(Saved data entries)

_ _ _ _ _ _ _

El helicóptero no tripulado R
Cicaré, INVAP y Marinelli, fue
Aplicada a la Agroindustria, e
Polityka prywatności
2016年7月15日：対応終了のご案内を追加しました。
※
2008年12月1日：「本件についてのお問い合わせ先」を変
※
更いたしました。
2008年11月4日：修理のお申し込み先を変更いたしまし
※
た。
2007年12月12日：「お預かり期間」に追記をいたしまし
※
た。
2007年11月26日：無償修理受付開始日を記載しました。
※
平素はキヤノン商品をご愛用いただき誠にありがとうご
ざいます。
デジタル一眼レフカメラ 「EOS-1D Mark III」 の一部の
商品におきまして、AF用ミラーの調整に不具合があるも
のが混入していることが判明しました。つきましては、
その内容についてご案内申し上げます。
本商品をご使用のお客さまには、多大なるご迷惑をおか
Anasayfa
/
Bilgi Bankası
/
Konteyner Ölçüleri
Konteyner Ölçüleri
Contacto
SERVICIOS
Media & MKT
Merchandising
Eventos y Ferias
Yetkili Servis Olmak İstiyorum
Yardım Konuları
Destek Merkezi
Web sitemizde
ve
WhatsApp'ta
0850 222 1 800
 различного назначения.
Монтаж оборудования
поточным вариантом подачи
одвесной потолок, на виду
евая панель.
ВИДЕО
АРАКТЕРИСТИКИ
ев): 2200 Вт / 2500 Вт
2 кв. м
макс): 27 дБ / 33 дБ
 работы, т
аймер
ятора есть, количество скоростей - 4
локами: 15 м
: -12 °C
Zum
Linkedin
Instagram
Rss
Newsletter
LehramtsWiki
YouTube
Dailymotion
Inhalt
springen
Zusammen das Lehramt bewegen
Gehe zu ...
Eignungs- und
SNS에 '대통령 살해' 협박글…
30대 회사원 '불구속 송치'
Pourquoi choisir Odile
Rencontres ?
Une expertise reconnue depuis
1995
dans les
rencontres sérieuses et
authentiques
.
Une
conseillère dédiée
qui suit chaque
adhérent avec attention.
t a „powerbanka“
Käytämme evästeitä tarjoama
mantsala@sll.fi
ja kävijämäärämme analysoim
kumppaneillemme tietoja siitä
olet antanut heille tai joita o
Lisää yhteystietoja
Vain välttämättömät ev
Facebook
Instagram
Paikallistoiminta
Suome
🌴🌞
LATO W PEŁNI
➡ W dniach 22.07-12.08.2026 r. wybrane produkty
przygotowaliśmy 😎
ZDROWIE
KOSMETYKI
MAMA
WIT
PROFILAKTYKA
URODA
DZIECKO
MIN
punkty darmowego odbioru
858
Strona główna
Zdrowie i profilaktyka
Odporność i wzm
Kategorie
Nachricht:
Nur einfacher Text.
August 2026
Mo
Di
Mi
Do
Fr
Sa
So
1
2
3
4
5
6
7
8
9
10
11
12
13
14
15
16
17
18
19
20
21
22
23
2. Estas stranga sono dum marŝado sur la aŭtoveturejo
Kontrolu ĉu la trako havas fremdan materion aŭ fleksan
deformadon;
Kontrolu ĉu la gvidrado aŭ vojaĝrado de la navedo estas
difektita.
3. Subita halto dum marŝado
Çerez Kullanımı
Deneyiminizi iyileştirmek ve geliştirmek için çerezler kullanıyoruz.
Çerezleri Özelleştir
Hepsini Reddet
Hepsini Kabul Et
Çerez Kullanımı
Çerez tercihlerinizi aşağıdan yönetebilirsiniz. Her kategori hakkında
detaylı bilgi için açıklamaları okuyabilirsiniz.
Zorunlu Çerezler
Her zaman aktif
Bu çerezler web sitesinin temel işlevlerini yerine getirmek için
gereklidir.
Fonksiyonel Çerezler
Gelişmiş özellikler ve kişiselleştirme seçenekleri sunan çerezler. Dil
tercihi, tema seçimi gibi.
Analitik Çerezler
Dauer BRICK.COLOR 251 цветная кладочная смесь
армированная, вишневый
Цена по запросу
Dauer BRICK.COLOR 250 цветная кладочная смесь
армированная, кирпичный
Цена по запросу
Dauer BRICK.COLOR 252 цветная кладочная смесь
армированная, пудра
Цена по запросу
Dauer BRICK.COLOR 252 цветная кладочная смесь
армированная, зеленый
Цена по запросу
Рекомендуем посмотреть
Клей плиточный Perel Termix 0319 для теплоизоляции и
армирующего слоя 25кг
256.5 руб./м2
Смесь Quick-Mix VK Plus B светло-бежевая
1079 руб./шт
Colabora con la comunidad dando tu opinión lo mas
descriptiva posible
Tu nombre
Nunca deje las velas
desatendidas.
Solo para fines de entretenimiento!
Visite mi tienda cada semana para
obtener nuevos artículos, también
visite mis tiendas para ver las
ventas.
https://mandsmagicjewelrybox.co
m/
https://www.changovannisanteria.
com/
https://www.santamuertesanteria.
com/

_ _ _ _ _ _ _

## What is needed
Extract each line of the listing that contains the string "Dauer". Matching is case-sensitive.

## Your response
Dauer BRICK.COLOR 251 цветная кладочная смесь
Dauer BRICK.COLOR 250 цветная кладочная смесь
Dauer BRICK.COLOR 252 цветная кладочная смесь
Dauer BRICK.COLOR 252 цветная кладочная смесь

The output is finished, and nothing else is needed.